Now most ignorant observers crow when say a Dangote takes over a dead government funded Sugar Estate/Plantations with no idea of the acreage, maximum potential yield in the best of circumstances and the best scenario impact on supplies. This is often in the realm of 3 to 5%, but most people don’t know this. Hence by holding onto Savanah, Sunti and others, these Nigerian trading moguls, simply establish PR Outposts, where they wave their flags, mimicking purist interests.

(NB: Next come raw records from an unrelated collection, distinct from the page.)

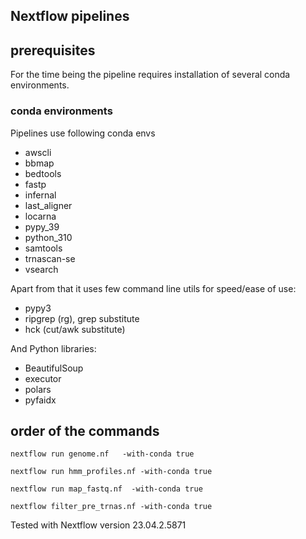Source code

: ## Nextflow pipelines

## prerequisites
For the time being the pipeline requires installation of several conda environments. 

### conda environments

Pipelines use following conda envs

* awscli
* bbmap
* bedtools
* fastp
* infernal
* last_aligner
* locarna
* pypy_39
* python_310
* samtools
* trnascan-se
* vsearch




Apart from that it uses few command line utils for speed/ease of use:
* pypy3
* ripgrep (rg), grep substitute
* hck (cut/awk substitute)

And Python libraries:

* BeautifulSoup
* executor
* polars
* pyfaidx



## order of the commands

```
nextflow run genome.nf   -with-conda true

nextflow run hmm_profiles.nf -with-conda true

nextflow run map_fastq.nf  -with-conda true

nextflow filter_pre_trnas.nf -with-conda true
```

Tested with Nextflow version 23.04.2.5871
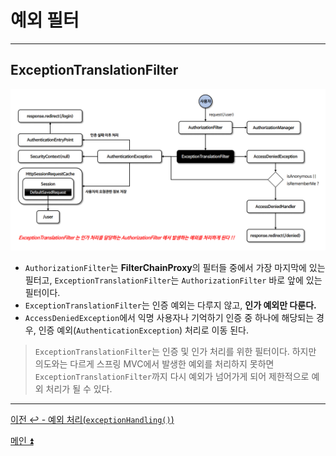 # 예외 필터

---

## ExceptionTranslationFilter

![img_1.png](image/img_1.png)

- `AuthorizationFilter`는 **FilterChainProxy**의 필터들 중에서 가장 마지막에 있는 필터고, `ExceptionTranslationFilter`는 `AuthorizationFilter` 바로 앞에 있는 필터이다.
- `ExceptionTranslationFilter`는 인증 예외는 다루지 않고, **인가 예외만 다룬다.**
- `AccessDeniedException`에서 익명 사용자나 기억하기 인증 중 하나에 해당되는 경우, 인증 예외(`AuthenticationException`) 처리로 이동 된다.
> `ExceptionTranslationFilter`는 인증 및 인가 처리를 위한 필터이다. 하지만 의도와는 다르게 스프링 MVC에서 발생한 예외를 처리하지 못하면 `ExceptionTranslationFilter`까지 다시 예외가 넘어가게 되어 
    제한적으로 예외 처리가 될 수 있다.

---

[이전 ↩️ - 예외 처리(`exceptionHandling()`)](https://github.com/genesis12345678/TIL/blob/main/Spring/security/security/exception/ExceptionHandling.md)

[메인 ⏫](https://github.com/genesis12345678/TIL/blob/main/Spring/security/security/main.md)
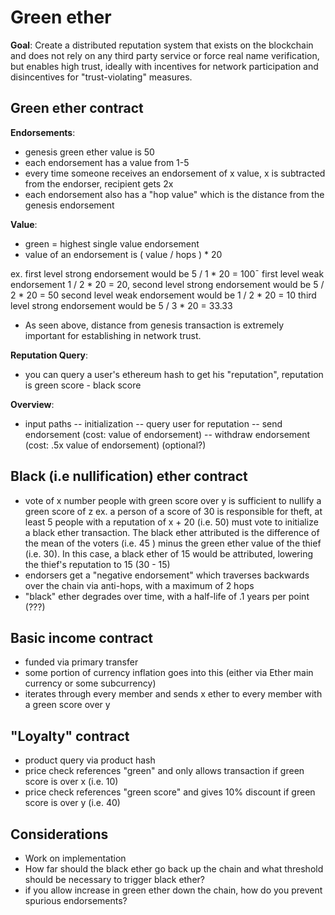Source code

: Green ether
====================

**Goal**: Create a distributed reputation system that exists on the blockchain and does not rely on any third party service or force real name verification, but enables high trust, ideally with incentives for network participation and disincentives for "trust-violating" measures. 

Green ether contract
---------------------

**Endorsements**:  

  - genesis green ether value is 50
  - each endorsement has a value from 1-5
  - every time someone receives an endorsement of x value, x is subtracted from the endorser, recipient gets 2x  
  - each endorsement also has a "hop value" which is the distance from the genesis endorsement

**Value**:  

  - green = highest single value endorsement 
  - value of an endorsement is  ( value / hops ) * 20  

  ex. first level strong endorsement would be 5 / 1 * 20 = 100¯
	  first level weak endorsement 1 / 2 * 20 = 20,
      second level strong endorsement would be 5 / 2 * 20 = 50
      second level weak endorsement would be 1 / 2 * 20 = 10
      third level strong endorsement would be 5 / 3 * 20 = 33.33

   - As seen above, distance from genesis transaction is extremely important for establishing in network trust. 

**Reputation Query**:  

   - you can query a user's ethereum hash to get his "reputation", reputation is green score - black score  


**Overview**:  

  - input paths
    -- initialization
    -- query user for reputation 
    -- send endorsement (cost: value of endorsement)
    -- withdraw endorsement (cost: .5x value of endorsement) (optional?)


Black (i.e nullification) ether contract
---------------------

   - vote of x number people with green score over y is sufficient to nullify a green score of z 
   ex. a person of a score of 30 is responsible for theft, at least 5 people with a reputation of x + 20 (i.e. 50) must vote to initialize a black ether transaction. The black ether attributed is the difference of the mean of the voters (i.e. 45 ) minus the green ether value of the thief (i.e. 30). In this case, a black ether of 15 would be attributed, lowering the thief's reputation to 15 (30 - 15) 
   - endorsers get a "negative endorsement" which traverses backwards over the chain via anti-hops, with a maximum of 2 hops
   - "black" ether  degrades over time, with a half-life of .1 years per point (???)

Basic income contract
---------------------

  - funded via primary transfer
  - some portion of currency inflation goes into this (either via Ether main currency or some subcurrency)
  - iterates through every member and sends x ether to every member with a green score over y

"Loyalty" contract
---------------------

  - product query via product hash 
  - price check references "green" and only allows transaction if green score is over x (i.e. 10)
  - price check references "green score" and gives 10% discount if green score is over y (i.e. 40)


Considerations
---------------------

  - Work on implementation
  - How far should the black ether go back up the chain and what threshold should be necessary to trigger black ether?
  - if you allow increase in green ether down the chain, how do you prevent spurious endorsements?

THEN THEY GET TO MAKE THE RULES!
Haba!
Can’t we see?
This has been happening for decades in the Downstream Petroleum Sector where till tomorrow we don’t get to know who among the friends of government import clean or dirty fuel on its behalf, and how the humongous proceeds are shared. We clearly need a Jerry Rawlings here, I swear! .
Let’s take a look at the JOSEPHDAM example. I don’t know who their financial advisers were, but to imagine that the company took over the Bacita Sugar Estate, in Niger State, too small to ever be profitable going by standard management structures, and yet hoping to run the place at arms length, choppering in from Lagos every so often, was truly insane. That sad and most painful air disaster only truncated a potentially miserable next couple of years. . The typical sugar farm managers in Fiji would get to leave the island for holidays or any other reason perhaps once in five years, so razor thin were the profit margins. . Has anyone seen the financial reports of these Sugar Planations taken over years ago by our supposed benefactors here on Nigeria?

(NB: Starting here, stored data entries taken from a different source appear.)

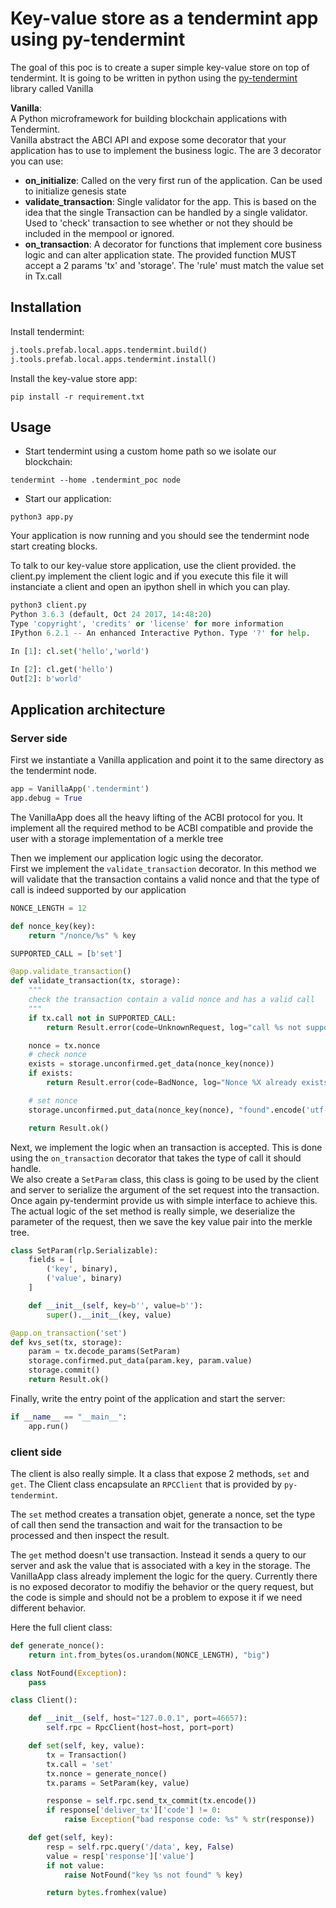 # Key-value store as a tendermint app using py-tendermint

The goal of this poc is to create a super simple key-value store on top of tendermint.
It is going to be written in python using the [py-tendermint](https://github.com/davebryson/py-tendermint) library called Vanilla

**Vanilla**:  
A Python microframework for building blockchain applications with Tendermint.  
Vanilla abstract the ABCI API and expose some decorator that your application has to use to implement the business logic. The are 3 decorator you can use:

- **on_initialize**:  Called on the very first run of the application. Can be used to initialize genesis state
- **validate_transaction**: Single validator for the app.  This is based on the idea that the single Transaction can be handled by a single validator.  Used to 'check' transaction to see whether or not they should be included in the mempool or ignored.
- **on_transaction**: A decorator for functions that implement core business logic and can alter application state.  The provided function MUST accept a 2 params 'tx' and 'storage'. The 'rule' must match the value set in Tx.call

## Installation

Install tendermint:
```python
j.tools.prefab.local.apps.tendermint.build()
j.tools.prefab.local.apps.tendermint.install()
```

Install the key-value store app:
```shell
pip install -r requirement.txt
```

## Usage
- Start tendermint using a custom home path so we isolate our blockchain:
```shell
tendermint --home .tendermint_poc node
```
- Start our application:
```shell
python3 app.py
```

Your application is now running and you should see the tendermint node start creating blocks.

To talk to our key-value store application, use the client provided. the client.py implement the client logic and if you execute this file it will instanciate a client and open an ipython shell in which you can play.
```python
python3 client.py
Python 3.6.3 (default, Oct 24 2017, 14:48:20)
Type 'copyright', 'credits' or 'license' for more information
IPython 6.2.1 -- An enhanced Interactive Python. Type '?' for help.

In [1]: cl.set('hello','world')

In [2]: cl.get('hello')
Out[2]: b'world'
```

## Application architecture

### Server side

First we instantiate a Vanilla application and point it to the same directory as the tendermint node.  

```python
app = VanillaApp('.tendermint')
app.debug = True
```

The VanillaApp does all the heavy lifting of the ACBI protocol for you. It implement all the required method to be ACBI compatible and provide the user with a storage implementation of a merkle tree


Then we implement our application logic using the decorator.  
First we implement the `validate_transaction` decorator. In this method we will validate that the transaction contains a valid nonce and that the type of call is indeed supported by our application

```python
NONCE_LENGTH = 12

def nonce_key(key):
    return "/nonce/%s" % key

SUPPORTED_CALL = [b'set']

@app.validate_transaction()
def validate_transaction(tx, storage):
    """
    check the transaction contain a valid nonce and has a valid call
    """
    if tx.call not in SUPPORTED_CALL:
        return Result.error(code=UnknownRequest, log="call %s not supported" % tx.call)

    nonce = tx.nonce
    # check nonce
    exists = storage.unconfirmed.get_data(nonce_key(nonce))
    if exists:
        return Result.error(code=BadNonce, log="Nonce %X already exists" % nonce)

    # set nonce
    storage.unconfirmed.put_data(nonce_key(nonce), "found".encode('utf-8'))

    return Result.ok()
```

Next, we implement the logic when an transaction is accepted.
This is done using the `on_transaction` decorator that takes the type of call it should handle.  
We also create a `SetParam` class, this class is going to be used by the client and server to serialize the argument of the set request into the transaction. Once again py-tendermint provide us with simple interface to achieve this.  
The actual logic of the set method is really simple, we deserialize the parameter of the request, then we save the key value pair into the merkle tree.

```python
class SetParam(rlp.Serializable):
    fields = [
        ('key', binary),
        ('value', binary)
    ]

    def __init__(self, key=b'', value=b''):
        super().__init__(key, value)

@app.on_transaction('set')
def kvs_set(tx, storage):
    param = tx.decode_params(SetParam)
    storage.confirmed.put_data(param.key, param.value)
    storage.commit()
    return Result.ok()
```

Finally, write the entry point of the application and start the server:

```python
if __name__ == "__main__":
    app.run()
```

### client side
The client is also really simple. It a class that expose 2 methods, `set` and `get`. 
The Client class encapsulate an `RPCClient` that is provided by `py-tendermint`.

The `set` method creates a transation objet, generate a nonce, set the type of call then send the transaction and wait for the transaction to be processed and then inspect the result.

The `get` method doesn't use transaction. Instead it sends a query to our server and ask the value that is associated with a key in the storage. The VanillaApp class already implement the logic for the query. Currently there is no exposed decorator to modifiy the behavior or the query request, but the code is simple and should not be a problem to expose it if we need different behavior.

Here the full client class:
```python
def generate_nonce():
    return int.from_bytes(os.urandom(NONCE_LENGTH), "big")

class NotFound(Exception):
    pass

class Client():

    def __init__(self, host="127.0.0.1", port=46657):
        self.rpc = RpcClient(host=host, port=port)

    def set(self, key, value):
        tx = Transaction()
        tx.call = 'set'
        tx.nonce = generate_nonce()
        tx.params = SetParam(key, value)

        response = self.rpc.send_tx_commit(tx.encode())
        if response['deliver_tx']['code'] != 0:
            raise Exception("bad response code: %s" % str(response))

    def get(self, key):
        resp = self.rpc.query('/data', key, False)
        value = resp['response']['value']
        if not value:
            raise NotFound("key %s not found" % key)

        return bytes.fromhex(value)
```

My conclusion is that the undeserved credit we heap on Aliko Dangote and Isyaku Rabiu is why we faultily keep them centre-stage in this discussion about Sugar Prices, up or down? We needed to have shot them down years ago. Note that their co-conspirators embedded at several layers in government have the form of extremist(?) religious sleeping cells. They’ve been there long before Buhari and have been growing in clout. Much as the President may appear more receptive to any trading cartel with a northern flavour, they are not necessarily Buharideen in the usual sense.
This is business!
It is noteworthy that when the Blue Circle Group, owners of WAPCO, were drawing circles around us over cement, Dangote other traders didn’t find its shenanigans funny or acceptable. WAPCO, now Lafarge, is foreign. Now, concerning sugar, the shoe is on the other foot. Unfortunately Nigerians don’t seem to know this.